Sebagai Anak Muda, Jangan Mau Didikte Gaya Hidup Atau Ingin 'Socially Correct'

investasi
investasi

Anak-anak muda masa kini (milenial) punya gaya sendiri dalam melakukan sesuatu. Sayangnya, ada kebiasaan buruk generasi ini yang harus diatasi, seperti terlalu mementingkan gaya hidup daripada masa depan.

"Anak zaman now selalu membandingkan hidup mereka dengan hidup orang lain. Mereka merasa harus keep up the lifestyle. Hal ini pula yang akhirnya mendorong diri anak muda ini agar selalu socially correct," kata Pendiri Perusahaan Rintisan Kincir, Giring Ganesha Djumaryo.

Di peluncuran penawaran SBR003, Giring melanjutkan, hal tersebut akhirnya membuat generasi muda ini lupa bahwa masa depan lebih penting dibanding harus mementingkan gaya hidup. "Orang tua saya selalu mengajarkan ini, jadi kita hidup sederhana dan mementingkan masa depan," katanya.

Era media sosial (medsos) juga memperparah kondisi ini. "Di zaman ini, masalah terbesar milenial adalah mereka lebih senang pamer di media sosial," kata Giring yang menyarankan bahwa ini sudah saatnya bagi anak muda untuk mulai mementingkan masa depannya.

Salah satu caranya adalah dengan mulai belajar melakukan investasi. Untuk urusan investasi, portofolio Giring terbilang sudah banyak. Ia juga tidak hanya meletakkan uangnya dalam satu 'keranjang' saja.

"Saya punya saham, reksa dana, emas, properti, dan surat utang negara (ORI).
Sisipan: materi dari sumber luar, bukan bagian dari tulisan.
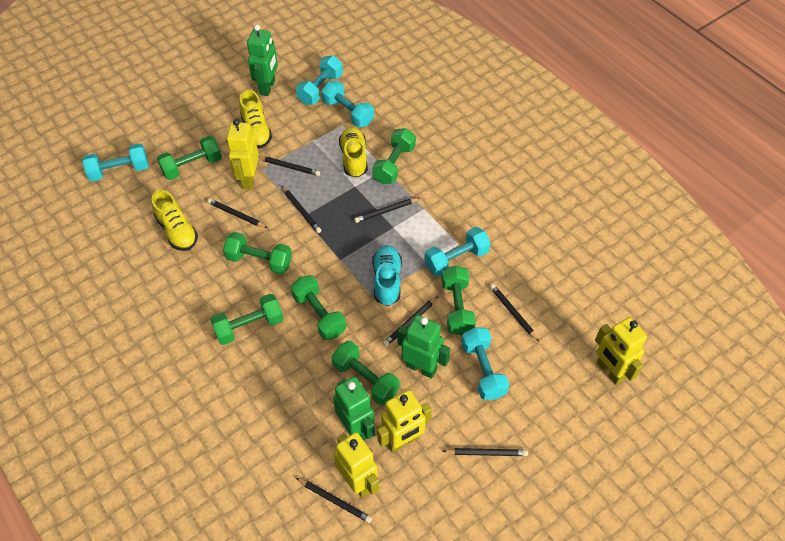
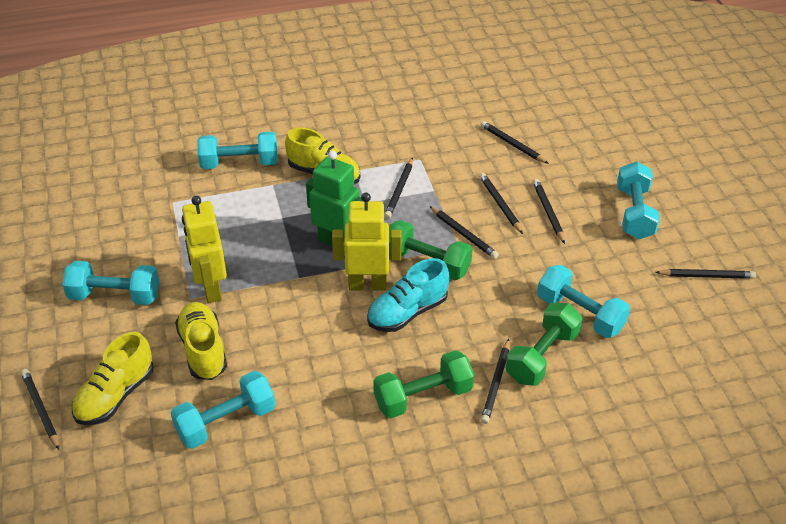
green dumbbell: [157,136,222,180] [210,294,283,345] [223,232,292,274] [291,275,346,340] [331,341,399,405] [372,128,416,184] [442,265,476,335] = 7 -> [373,350,474,418] [389,220,472,280] [506,303,582,386] = 3
green robot: [247,25,278,96] [333,377,375,440] [397,315,451,379] = 3 -> [306,151,362,245] = 1
yellow robot: [227,119,259,189] [334,432,379,498] [377,390,432,452] [595,317,647,385] = 4 -> [182,196,227,303] [332,193,401,290] = 2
Kalau membicarakan investasi, tentu ini tidak hanya sekadar membicarakan kupon. Investasi itu penting untuk melawan inflasi. Jadi, untuk jangka panjang, kita bisa mendapatkan keuntungan luar biasa. Ini untuk masa depan keluarga saya dan anak-anak saya," paparnya.

Giring juga memberikan trik sederhana untuk investasi yang bisa kamu terapkan. Giring mencontohkan untuk kasus investasi ORI yang ia miliki. Tiap bulan, dari investasi ORI ini, Giring selalu mendapatkan kupon.

Agar keuntungan lebih maksimal, hasil kupon ini kemudian ia belikan instrumen investasi lainnya. "Ketika membeli ORI, kupon yg diberikan langsung saya belikan surat utang negara lainnya, jadi kita dapat compounding rate," katanya.

Salah satu Surat Utang Negara (SUN) yang direkomendasikan Giring adalah Savings Bond Ritel Seri SBR003. "Saya senang sekali dengan SBR003 ini karena prosesnya mudah. Dulu, untuk membeli SBR, prosesnya ribet, sulit dan saya selalu kehabisan. Kini, membeli SBR bisa secara online. Ini produk investasi zaman now sekali," katanya.

Direktur Jenderal Pengelolaan Pembiayaan dan Risiko Kemenkeu Luky Alfirman mengamini, pembeli ritel memang sering tidak dapat karena bank mengutamakan investor besar "Sehingga, investor yang kecil tidak mendapat jatah. Kalau SBR003 ini, siapa cepat dia dapat," kata Luky.

Selain untuk keperluan masa depan, Giring juga mengatakan, SBR003 juga bisa menjadi alat untuk membantu negara dalam membangun pendidikan dan infrastruktur. "Ini mulia sekali," pungkas Giring.